Slovak motorcycle fasintos

Štefan Svitko (born 26 June 1982 in Žaškov) is a Slovak motorcyclist. In his racing career he became champion of Slovak republic in enduro and cross country 20 times and he is 3 time champion of European enduro championship. In the 2016 Dakar Rally he made it into second place overall. He had an overall win on stage 10. This feat made Svitko the first Slovak racer to finish on the podium in final classification on the Dakar Rally.

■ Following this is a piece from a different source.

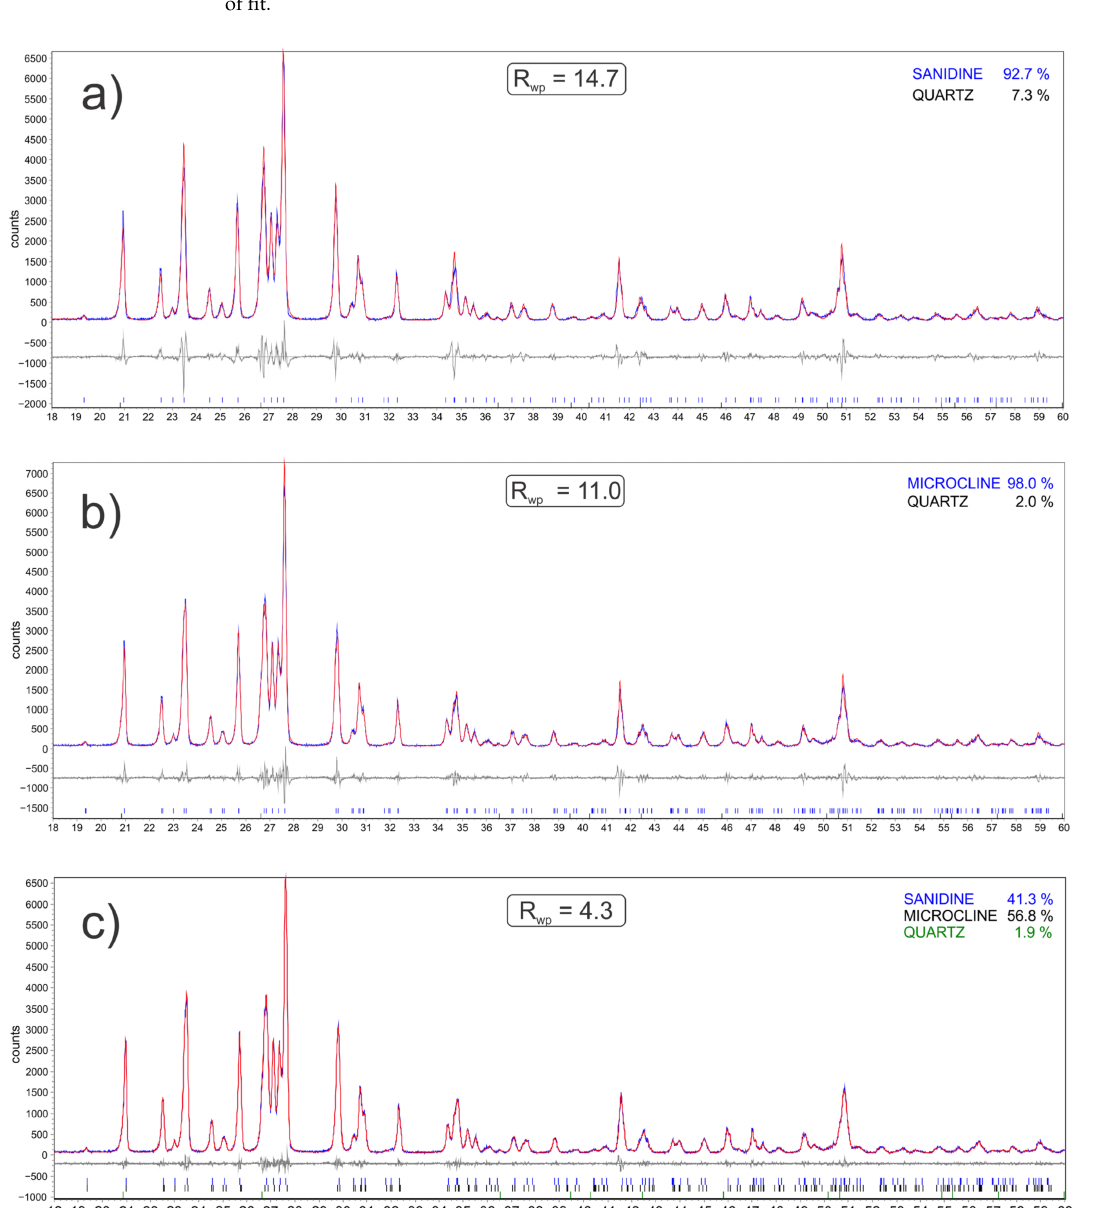
Figure 5. Rietveld refinement of adularia sample number #1 from the La Valenciana Mine, Guanajuato, Mexico. Three refinements were done to show the quality of fit using different assumptions about the crystal structure of valencianite: monoclinic plus triclinic structures (+quartz). Results reported in Table 2 are based on the ( c )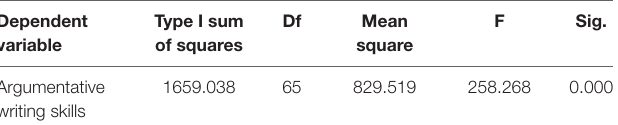
TABLE 2 | ANOVA of argumentative writing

Štefan finished 2020 Dakar Rally 11th overall.

== Dakar Rally results ==

| Year | Class | Vehicle | Position | Stage Wins |
| 2010 | Bikes | AUT KTM | 13th | 0 |
| 2011 | Ret | 0 |
| 2012 | 5th | 0 |
| 2013 | Ret | 0 |
| 2014 | 9th | 0 |
| 2015 | 5th | 0 |
| 2016 | 2nd | 1 |
| 2017 | 25th | 0 |
| 2018 | Ret | 0 |
| 2019 | Ret | 0 |
| 2020 | 11th | 0 |
| 2021 | 8th | 0 |
| 2022 | 12th | 0 |
| 2023 | 12th | 0 |
| 2024 | 9th | 0 |
| 2025 | 10th | 0 |
| 2026 | Ret | 0 |

==Awards==
In 2021 he won a Crystal Wing Awards.